GIVEN PASSAGE:

Ruth Bader Ginsburg's dissent makes this point:

"The practice of delegating to supervisors large discretion to make personnel decisions, uncontrolled by formal standards, has long been known to have the potential to produce disparate effects," she writes. "Managers, like all humankind, may be prey to biases of which they are unaware."

At least 5 Supreme Court justices are prey to biases of which they and everyone else are well aware, with dire consequences for real people (but not major corporations) in this country.



PS - In recognition of this major defeat to more than 1.5 million women, this is the headline that The New York Times came up with:

Wal-Mart Case Is a Blow for Big Cases and Their Lawyers

Well, some of those lawyers may well be women, so it's not as if that headline totally misses the mark.

21 comments:

Anonymous said...

Come on FSP, have a little sense. They presented THREE ... just THREE women who had personal stories of "discrimination". WalMart employs 1.6 million women. Just 3 disgruntled workers are evidence of companywide discrimination? You are a scientist and a journal editor and a reviewer. Would you accept a paper that drew a conclusion about a population of 1.6 million based on 3 samples?

Curt F. said...

The decision to reject the certification of all female Walmart employees as "class" for the purposes of a class-action lawsuit was unanimous. All the justices of the supreme court concurred with the judgement.

The rationale used to reject the certification was not unanimous, but was split 5-4. However, the decision itself was unanimous.

The Supreme Court overruled the 9th Circuit in this case. The dissent to the now-overruled 9th Circuit decision by Judge Sandra Ikuta is also interesting reading.

Anonymous said...

From Slate:

"Of course, the lack of a formal policy doesn't always derail gender discrimination claims. And the plaintiffs had amassed statistical evidence from a pair of sociologists to show that Wal-Mart paid men more than women, promoted males over females, and did so in numbers that could not be readily explained away. As Ginsburg writes in her dissent: "Women fill 70 percent of the hourly jobs in the retailer's stores but make up only 33 percent of management employees. The higher one looks in the organization the lower the percentage of women." The plaintiffs' uncontested statistics, she notes, show that women working in the company's stores "are paid less than men in every region" and "that the salary gap widens over time even for men and women hired into the same jobs at the same time.""

That sounds like more than 3 women to me.

Anonymous said...

that Ginsburg quote in your post totally sums up my dept. head.

THE TASKS:
A: Copy the part of the Wal-Mart case post from "Curt F. said..." to "also interesting reading.".
B: In the Wal-Mart case post, what headline did The New York Times give its story on the decision?
C: Continue the post about the Wal-Mart case from the point where it ends.

PROVIDED DATA:
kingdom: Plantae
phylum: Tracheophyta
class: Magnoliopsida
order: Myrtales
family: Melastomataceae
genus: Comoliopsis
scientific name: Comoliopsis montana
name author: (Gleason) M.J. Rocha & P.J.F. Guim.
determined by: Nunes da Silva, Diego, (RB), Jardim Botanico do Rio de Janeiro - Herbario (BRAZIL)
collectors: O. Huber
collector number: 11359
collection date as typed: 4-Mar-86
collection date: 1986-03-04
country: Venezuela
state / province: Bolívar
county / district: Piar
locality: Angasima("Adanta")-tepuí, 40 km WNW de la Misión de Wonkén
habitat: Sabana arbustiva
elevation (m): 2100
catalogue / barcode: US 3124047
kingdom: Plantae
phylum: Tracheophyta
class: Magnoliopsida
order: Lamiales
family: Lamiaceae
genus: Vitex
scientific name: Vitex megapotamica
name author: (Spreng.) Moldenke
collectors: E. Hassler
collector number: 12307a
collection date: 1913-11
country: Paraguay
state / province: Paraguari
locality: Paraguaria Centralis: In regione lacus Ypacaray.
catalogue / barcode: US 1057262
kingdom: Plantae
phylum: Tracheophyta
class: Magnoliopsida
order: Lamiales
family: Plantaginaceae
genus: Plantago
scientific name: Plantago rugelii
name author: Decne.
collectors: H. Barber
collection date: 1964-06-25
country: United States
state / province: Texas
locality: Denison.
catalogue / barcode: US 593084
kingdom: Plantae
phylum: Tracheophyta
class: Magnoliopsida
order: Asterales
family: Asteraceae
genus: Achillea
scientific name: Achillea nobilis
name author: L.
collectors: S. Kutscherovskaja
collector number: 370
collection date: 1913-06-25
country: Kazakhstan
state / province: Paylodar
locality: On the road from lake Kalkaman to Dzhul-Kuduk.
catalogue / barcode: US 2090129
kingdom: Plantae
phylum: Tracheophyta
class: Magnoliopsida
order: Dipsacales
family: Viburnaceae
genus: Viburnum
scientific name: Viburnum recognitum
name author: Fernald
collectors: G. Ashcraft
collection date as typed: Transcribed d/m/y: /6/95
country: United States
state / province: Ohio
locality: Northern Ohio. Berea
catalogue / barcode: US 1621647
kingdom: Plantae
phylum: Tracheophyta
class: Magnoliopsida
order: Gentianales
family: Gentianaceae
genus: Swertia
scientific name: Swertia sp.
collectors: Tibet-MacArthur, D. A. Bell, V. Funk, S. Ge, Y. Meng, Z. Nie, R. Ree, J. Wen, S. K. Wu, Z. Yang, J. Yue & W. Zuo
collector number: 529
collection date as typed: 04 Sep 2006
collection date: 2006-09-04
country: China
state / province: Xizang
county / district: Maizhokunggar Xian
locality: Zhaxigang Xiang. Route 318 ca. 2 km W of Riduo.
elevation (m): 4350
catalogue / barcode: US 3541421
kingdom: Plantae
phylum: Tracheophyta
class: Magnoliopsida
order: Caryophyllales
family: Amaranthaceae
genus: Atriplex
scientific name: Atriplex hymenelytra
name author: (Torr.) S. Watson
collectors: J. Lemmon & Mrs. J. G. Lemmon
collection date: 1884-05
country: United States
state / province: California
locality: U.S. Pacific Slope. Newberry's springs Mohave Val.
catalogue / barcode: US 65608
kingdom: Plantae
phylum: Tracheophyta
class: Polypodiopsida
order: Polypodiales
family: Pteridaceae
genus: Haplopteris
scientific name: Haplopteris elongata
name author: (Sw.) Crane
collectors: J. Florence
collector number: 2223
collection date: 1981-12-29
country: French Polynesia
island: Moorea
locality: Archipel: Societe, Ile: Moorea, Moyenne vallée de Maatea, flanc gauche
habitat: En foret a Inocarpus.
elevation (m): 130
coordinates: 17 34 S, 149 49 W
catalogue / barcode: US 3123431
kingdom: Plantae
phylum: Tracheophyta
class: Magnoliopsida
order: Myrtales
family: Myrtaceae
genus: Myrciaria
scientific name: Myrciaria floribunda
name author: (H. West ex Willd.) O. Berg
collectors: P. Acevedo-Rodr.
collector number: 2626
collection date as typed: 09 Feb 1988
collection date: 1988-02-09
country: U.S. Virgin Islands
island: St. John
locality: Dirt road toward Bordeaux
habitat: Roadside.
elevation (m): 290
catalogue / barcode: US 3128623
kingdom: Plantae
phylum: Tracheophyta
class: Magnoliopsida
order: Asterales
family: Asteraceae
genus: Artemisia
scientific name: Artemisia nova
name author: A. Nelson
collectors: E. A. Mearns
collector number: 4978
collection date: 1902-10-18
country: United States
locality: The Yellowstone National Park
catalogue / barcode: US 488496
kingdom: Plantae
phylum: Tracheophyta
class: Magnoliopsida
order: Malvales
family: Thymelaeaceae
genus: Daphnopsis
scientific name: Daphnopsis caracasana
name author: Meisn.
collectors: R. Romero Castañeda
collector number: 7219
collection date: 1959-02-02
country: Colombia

RESPONSES TO THE EXERCISE:
A:
Curt F. said...

The decision to reject the certification of all female Walmart employees as "class" for the purposes of a class-action lawsuit was unanimous. All the justices of the supreme court concurred with the judgement.

The rationale used to reject the certification was not unanimous, but was split 5-4. However, the decision itself was unanimous.

The Supreme Court overruled the 9th Circuit in this case. The dissent to the now-overruled 9th Circuit decision by Judge Sandra Ikuta is also interesting reading.

B: "Wal-Mart Case Is a Blow for Big Cases and Their Lawyers"

C:
He didn't give me as much of a raise as my male counterparts this year because I had a baby last year and only submitted 3 proposals (one of which got funded by the way).

But his major comment on my review: "not enough proposals" and I found out later my raise was not as high as the mens'.

that ruling is a tragic day for women

EliRabett said...

Perhaps it is time for women not to shop at WalMart?

EliRabett said...

If you are submitting more than three proposals you are not submitting enough papers and you are certainly not doing enough research and work with your students. man or woman

Anonymous said...

Anonymous at 4:38 (first post) perhaps does not have enough knowledge of the legal system to understand what a Class Action suit is, or the concept of "Lead Plaintiffs."

Anonymous at 9:26 quotes from Slate to explain how the lead plaintiffs represent the 1.6 million women working for WalMart. Typically, a class action suit would involve exploration of how the lead plaintiffs are representative of the class.

The unanimous part of the decision had to do with under which part of the law the plaintiff's sued. This involves damages (that's an oversimplification), rather than the question of whether there was discrimination. This is legal esoterica that is typically not explained well, if at all, by the popular media. So, we know almost nothing about the legal concept about which the justices were unanimous.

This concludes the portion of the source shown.